* EXERCISE DETAILS *
Report each line of the records below that uses the word "className".

* MATERIAL FOR THE TASK *
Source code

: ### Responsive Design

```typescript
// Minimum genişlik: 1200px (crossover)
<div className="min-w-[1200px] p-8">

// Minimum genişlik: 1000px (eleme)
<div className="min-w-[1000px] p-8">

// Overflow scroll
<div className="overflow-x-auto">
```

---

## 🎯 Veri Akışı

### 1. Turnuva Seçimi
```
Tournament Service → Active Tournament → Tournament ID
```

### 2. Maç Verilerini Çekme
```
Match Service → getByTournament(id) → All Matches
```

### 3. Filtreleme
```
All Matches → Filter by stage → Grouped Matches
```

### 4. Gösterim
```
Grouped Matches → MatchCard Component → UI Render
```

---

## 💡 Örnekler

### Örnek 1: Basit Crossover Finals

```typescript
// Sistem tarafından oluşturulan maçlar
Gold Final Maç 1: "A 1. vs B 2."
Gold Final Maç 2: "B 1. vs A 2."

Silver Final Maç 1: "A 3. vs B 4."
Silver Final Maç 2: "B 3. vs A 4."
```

==

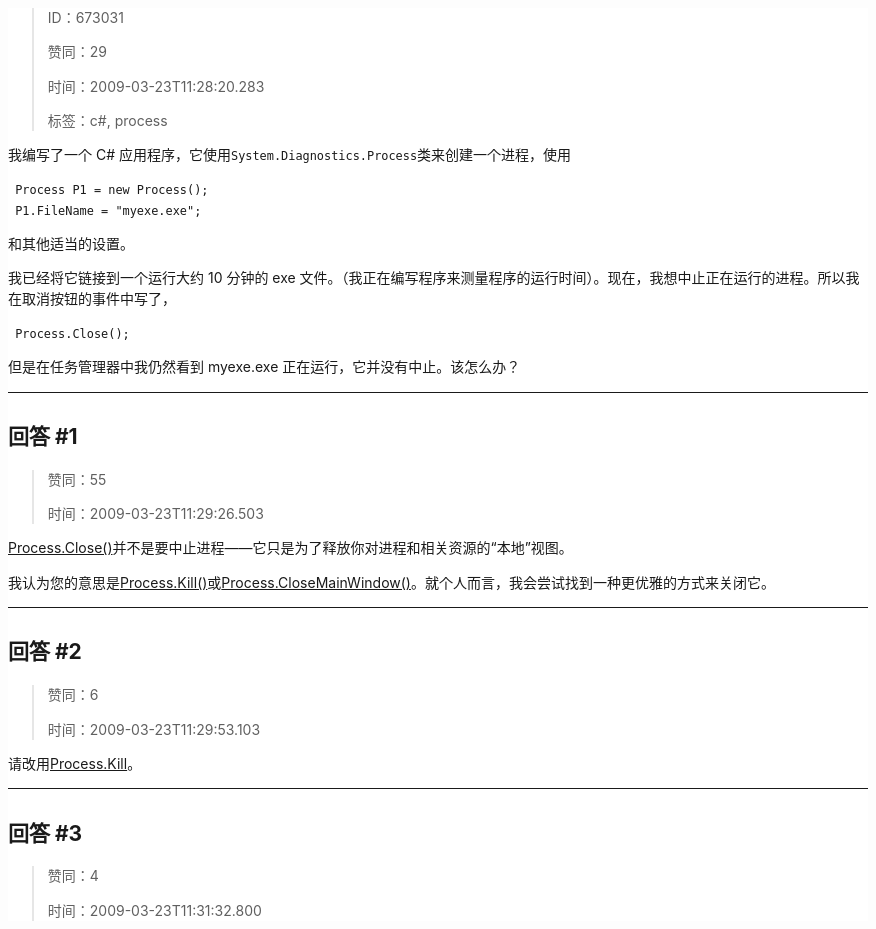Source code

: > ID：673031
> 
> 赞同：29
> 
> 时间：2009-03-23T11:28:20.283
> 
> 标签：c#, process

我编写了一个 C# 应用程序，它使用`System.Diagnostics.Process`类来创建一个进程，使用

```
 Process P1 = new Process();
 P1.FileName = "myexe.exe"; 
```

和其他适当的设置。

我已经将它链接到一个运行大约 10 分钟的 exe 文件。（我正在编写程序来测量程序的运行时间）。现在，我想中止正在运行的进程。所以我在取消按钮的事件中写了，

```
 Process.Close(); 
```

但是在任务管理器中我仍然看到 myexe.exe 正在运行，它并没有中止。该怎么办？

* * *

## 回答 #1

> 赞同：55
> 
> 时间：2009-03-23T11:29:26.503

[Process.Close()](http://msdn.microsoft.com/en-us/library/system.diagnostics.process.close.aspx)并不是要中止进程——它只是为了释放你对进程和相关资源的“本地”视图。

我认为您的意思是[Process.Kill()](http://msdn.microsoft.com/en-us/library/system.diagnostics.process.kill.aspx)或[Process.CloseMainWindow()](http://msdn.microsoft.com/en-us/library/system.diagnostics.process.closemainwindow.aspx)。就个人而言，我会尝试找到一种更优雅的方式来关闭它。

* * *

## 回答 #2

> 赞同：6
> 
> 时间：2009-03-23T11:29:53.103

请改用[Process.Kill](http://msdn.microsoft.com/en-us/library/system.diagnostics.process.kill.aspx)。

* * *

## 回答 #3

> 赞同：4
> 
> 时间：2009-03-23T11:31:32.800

==

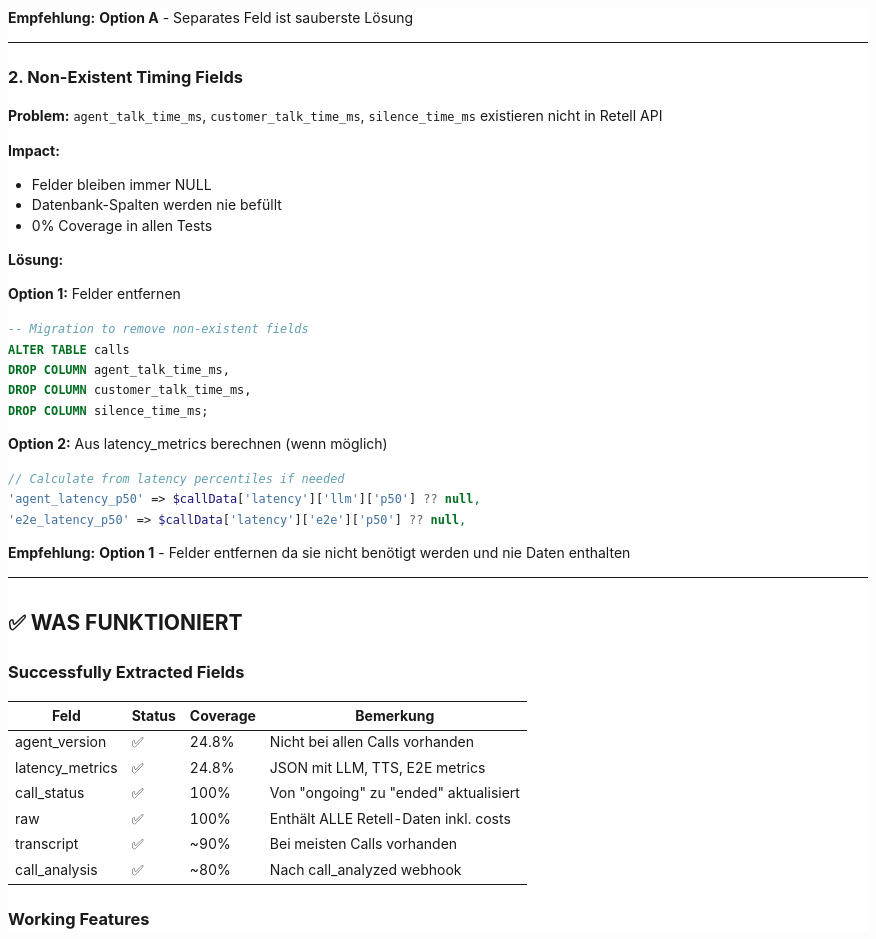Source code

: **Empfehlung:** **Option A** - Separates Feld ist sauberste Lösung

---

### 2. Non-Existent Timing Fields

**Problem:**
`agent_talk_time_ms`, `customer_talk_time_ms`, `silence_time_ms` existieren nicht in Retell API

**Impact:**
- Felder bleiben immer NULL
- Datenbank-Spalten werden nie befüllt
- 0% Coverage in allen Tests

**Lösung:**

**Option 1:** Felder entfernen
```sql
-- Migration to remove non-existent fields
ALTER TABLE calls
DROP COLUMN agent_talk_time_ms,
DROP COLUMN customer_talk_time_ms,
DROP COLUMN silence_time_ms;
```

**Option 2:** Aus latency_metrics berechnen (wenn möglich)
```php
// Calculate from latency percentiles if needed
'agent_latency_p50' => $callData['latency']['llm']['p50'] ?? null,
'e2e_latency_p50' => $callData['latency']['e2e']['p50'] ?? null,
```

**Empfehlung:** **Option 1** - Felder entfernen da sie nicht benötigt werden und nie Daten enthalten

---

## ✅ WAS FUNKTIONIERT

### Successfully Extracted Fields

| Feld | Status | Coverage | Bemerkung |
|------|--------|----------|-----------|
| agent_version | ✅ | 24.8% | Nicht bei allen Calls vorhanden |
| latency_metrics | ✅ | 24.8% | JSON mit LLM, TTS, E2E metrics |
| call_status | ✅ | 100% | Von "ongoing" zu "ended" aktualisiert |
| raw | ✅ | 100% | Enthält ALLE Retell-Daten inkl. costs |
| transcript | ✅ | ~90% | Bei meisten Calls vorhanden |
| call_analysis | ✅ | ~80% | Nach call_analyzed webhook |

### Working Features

* OUTPUT FOR THIS TASK *
<div className="min-w-[1200px] p-8">
<div className="min-w-[1000px] p-8">
<div className="overflow-x-auto">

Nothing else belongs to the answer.